● Exercise brief:
Search the records for the word "degrees" and copy each line in which it appears.

● Provided data:
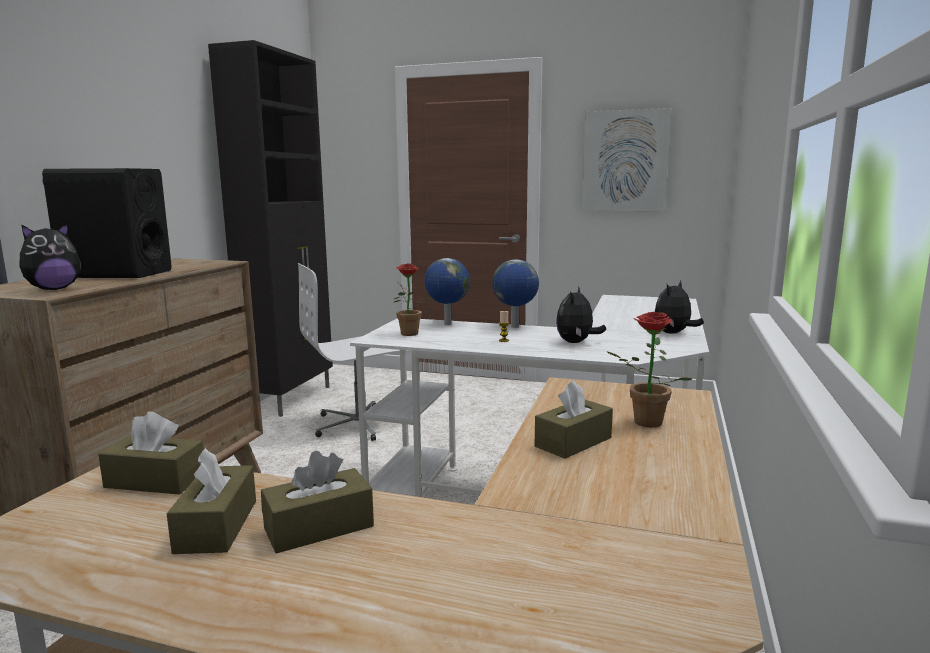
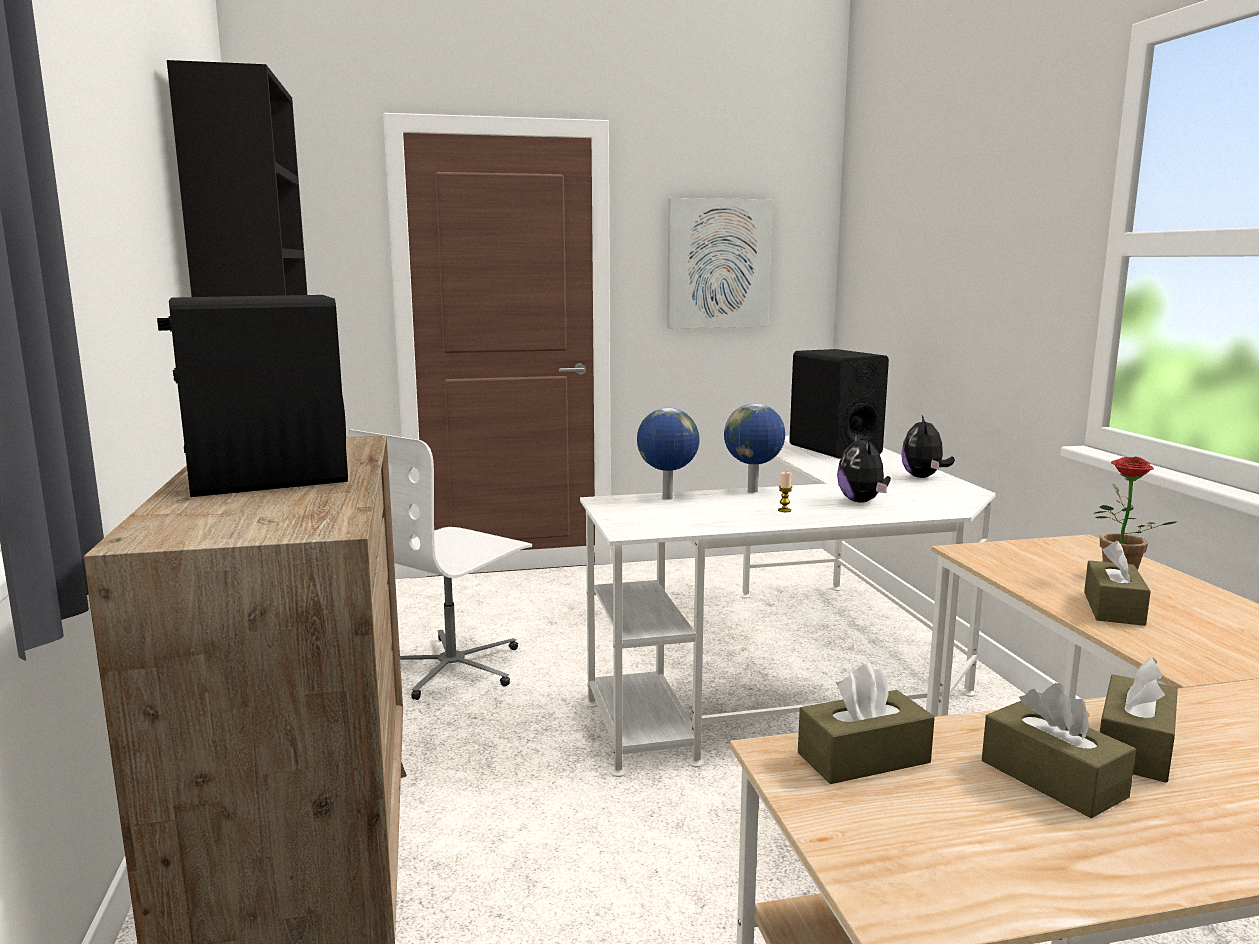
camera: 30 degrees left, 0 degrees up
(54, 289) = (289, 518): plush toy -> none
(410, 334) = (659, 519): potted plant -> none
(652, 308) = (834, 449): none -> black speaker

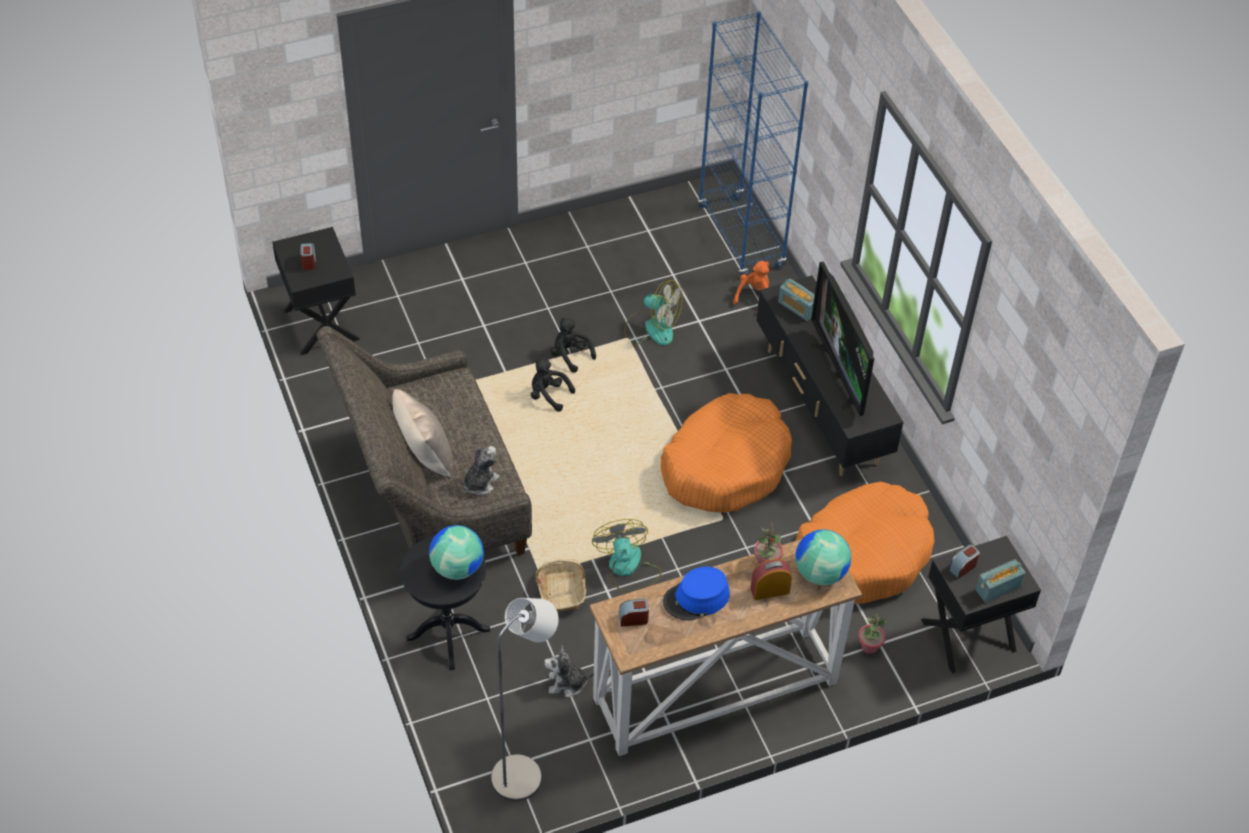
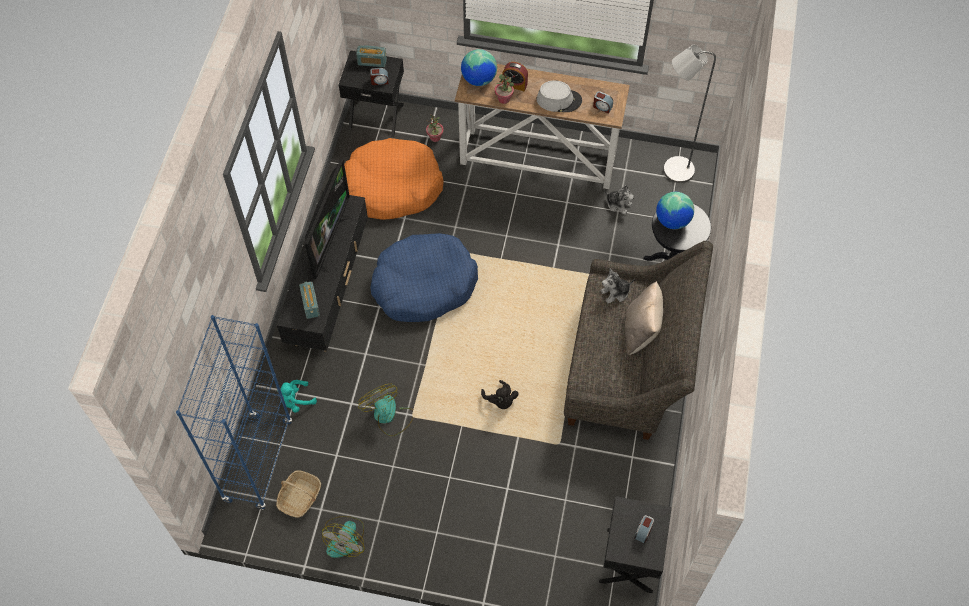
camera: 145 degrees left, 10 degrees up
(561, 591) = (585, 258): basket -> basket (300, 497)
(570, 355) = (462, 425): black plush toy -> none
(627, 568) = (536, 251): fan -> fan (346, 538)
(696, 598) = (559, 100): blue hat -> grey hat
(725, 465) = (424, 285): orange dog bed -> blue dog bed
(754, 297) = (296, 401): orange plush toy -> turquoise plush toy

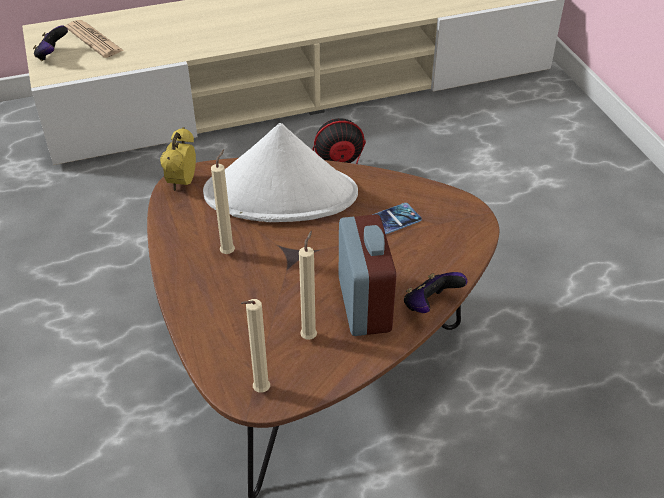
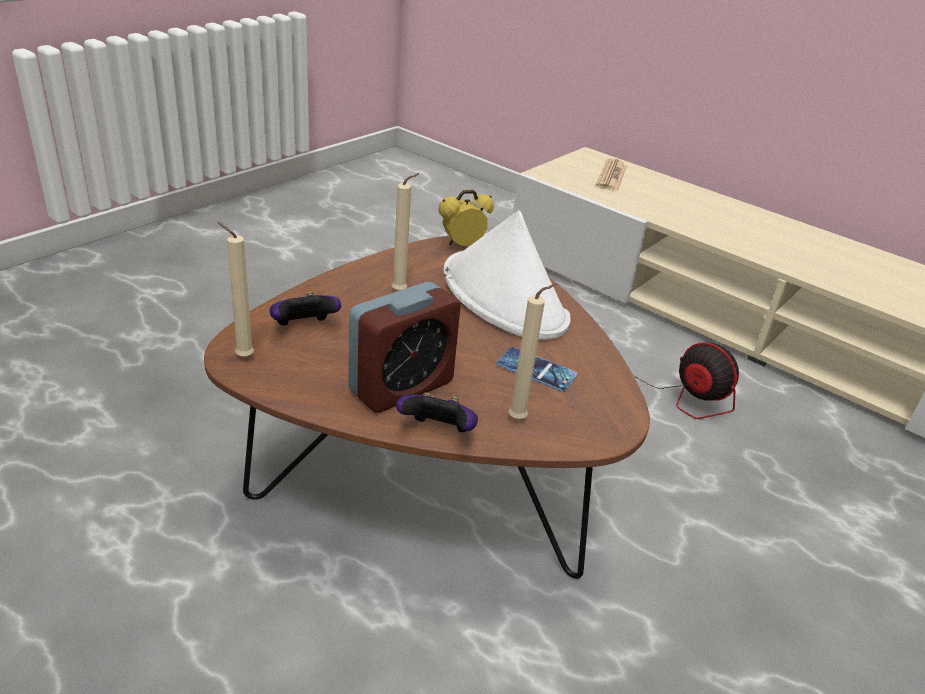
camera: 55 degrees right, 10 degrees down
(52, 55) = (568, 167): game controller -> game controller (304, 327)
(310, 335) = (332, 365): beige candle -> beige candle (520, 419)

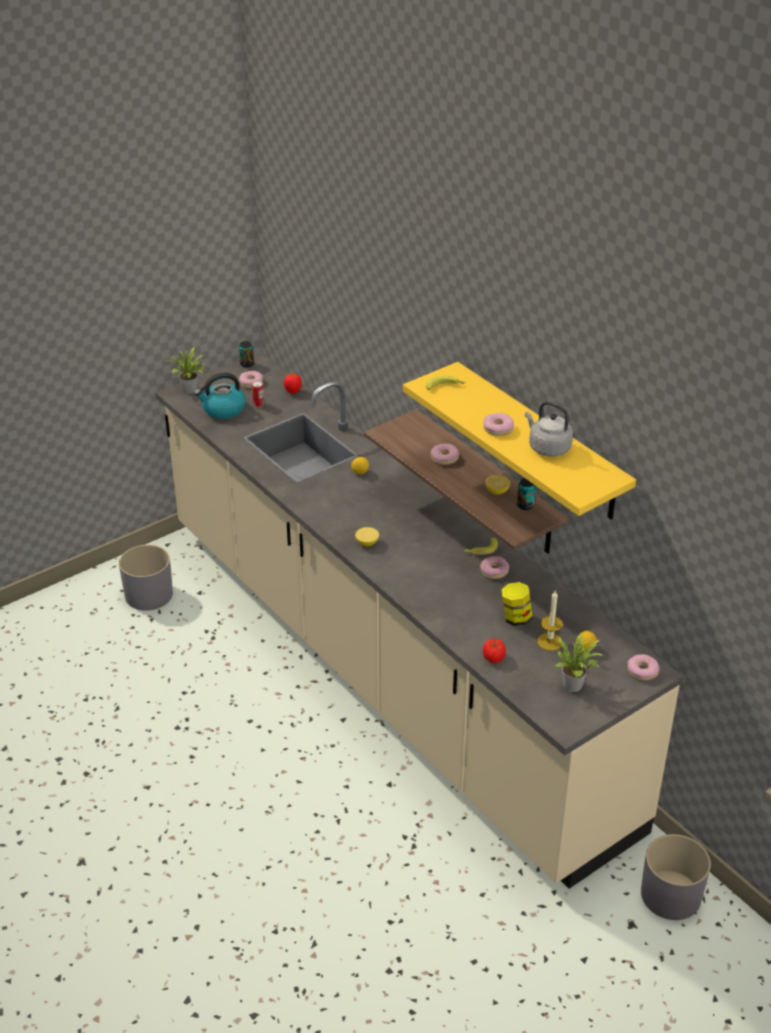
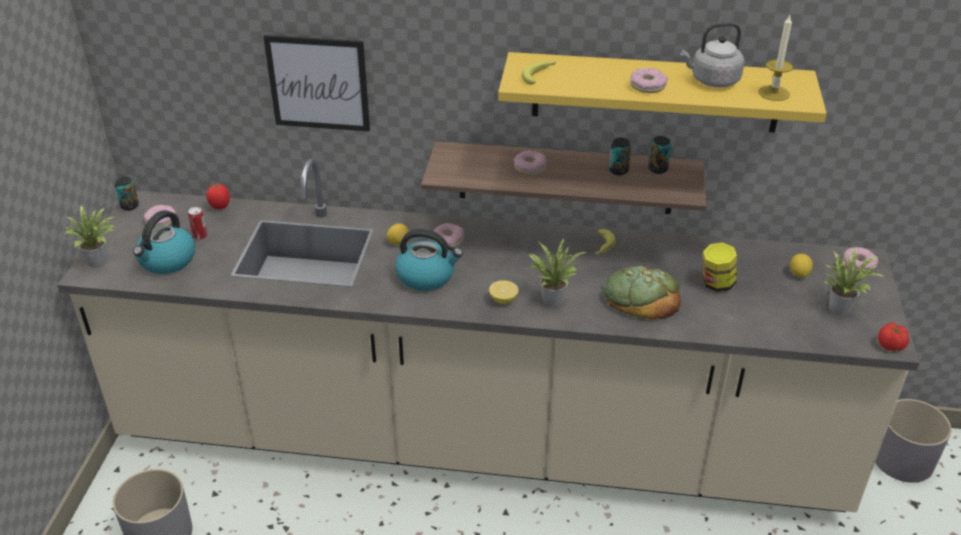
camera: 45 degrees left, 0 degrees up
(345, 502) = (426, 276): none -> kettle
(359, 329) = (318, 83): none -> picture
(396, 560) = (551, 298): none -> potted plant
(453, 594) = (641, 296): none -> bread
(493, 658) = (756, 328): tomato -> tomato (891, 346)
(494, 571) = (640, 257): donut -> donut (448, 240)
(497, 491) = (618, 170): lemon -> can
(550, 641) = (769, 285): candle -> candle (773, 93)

● The completed task:
camera: 30 degrees left, 0 degrees up
camera: 145 degrees left, 10 degrees up
camera: 55 degrees right, 10 degrees down
camera: 45 degrees left, 0 degrees up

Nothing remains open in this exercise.